- ASSIGNED TASK:
Nothing but the lines from the one with "- remote control [622,417,684,438]" through the final line of the entries below should be written out, each exactly as given.

++++

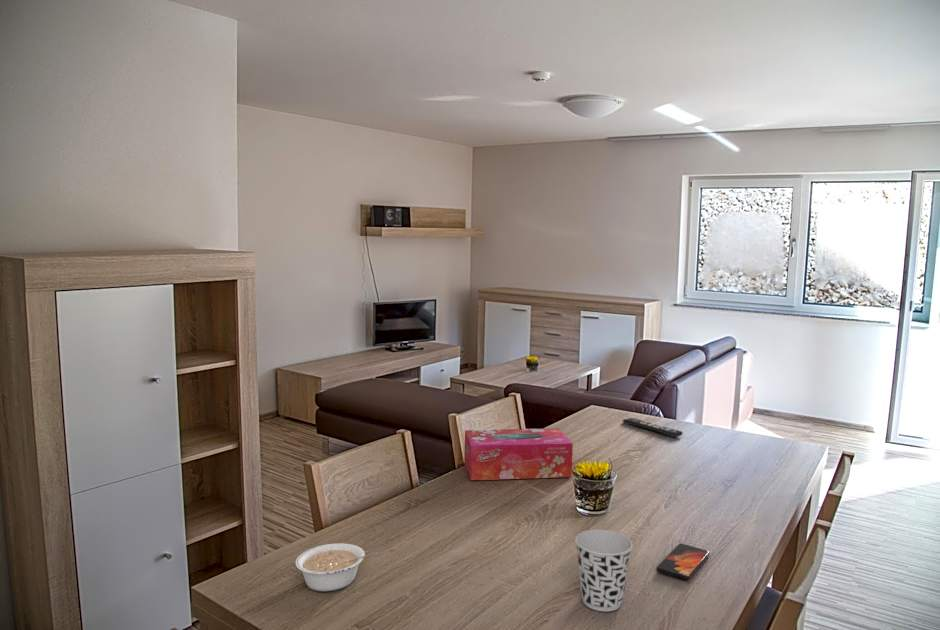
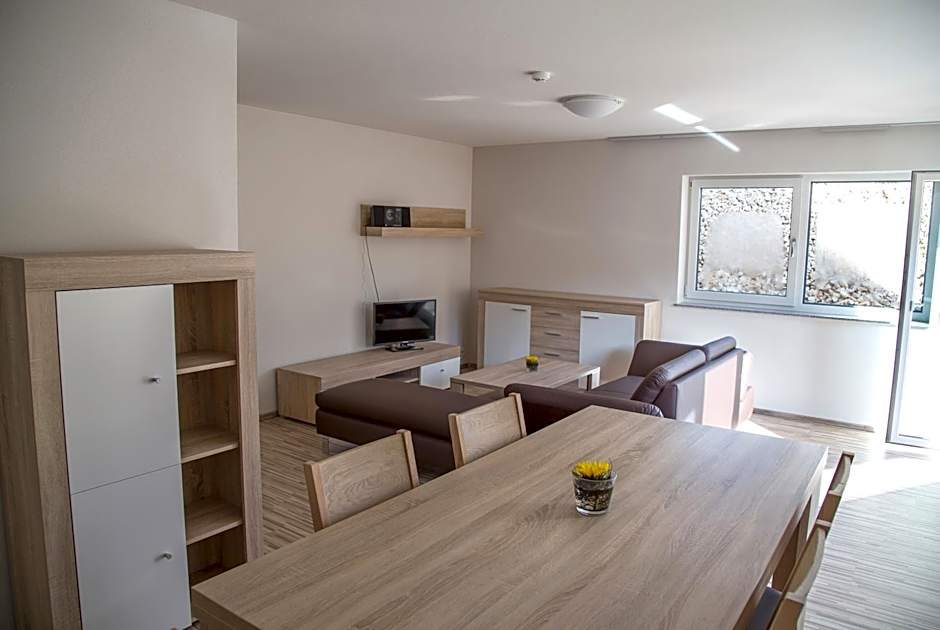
- cup [574,529,634,612]
- remote control [622,417,684,438]
- smartphone [655,543,711,581]
- legume [294,542,379,592]
- tissue box [464,427,574,481]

++++

- PROBLEM SOLUTION:
- remote control [622,417,684,438]
- smartphone [655,543,711,581]
- legume [294,542,379,592]
- tissue box [464,427,574,481]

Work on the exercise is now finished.